- [Instruction]
In the Chrome OS article, rewrite the passage from "Whatever becomes of" to "created and used.", changing "software license" to "licensing model".

- [Page excerpt]
Douglas E. Phillips is author of The Software License Unveiled: How Legislation by License Controls Software Access, which reframes the debate between proprietary and free software to ask whether “legislation by license” should control either kind of software access.  In the article below he looks at Google’s new Chrome operating system.

Google recently announced plans for a new PC operating system, the Chrome OS. Within minutes, the media reported an OS war and began telling us who loses and who wins. The Chrome OS will smash Windows! Or else Chrome is actually good for Microsoft and (despite running on a Linux kernel) threatens Linux! Who knows? We might actually have to wait until the new OS comes out, which Google says won’t happen for another year.

Whatever becomes of the Chrome OS, though, Google’s decision about how to license it tells us something about where the software license itself is going. And that’s worth looking at now, given that how software is licensed shapes how it’s created and used.

Google promises open source licensing, which points to an approach the company already uses for the Chrome browser. This approach combines a royalty-free source code license to developers with proprietary end user terms. Expect to see more of this hybrid model across the software industry in the years to come.

Source code for the browser is available under the BSD license, which is short, sweet, and (in licensing jargon) permissive. You can use BSD-licensed code in a new work and distribute the new work any way you choose.

- [Data block]
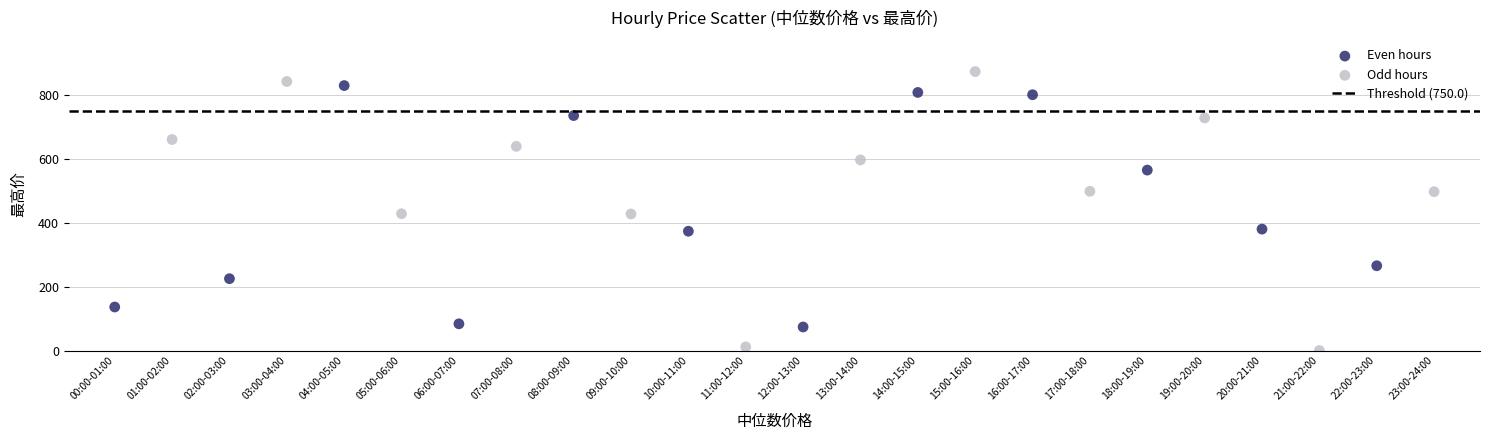

Which series has the largest Y range (max minus min)?

Odd hours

- [Output for this exercise]
Whatever becomes of the Chrome OS, though, Google’s decision about how to license it tells us something about where the licensing model itself is going. And that’s worth looking at now, given that how software is licensed shapes how it’s created and used.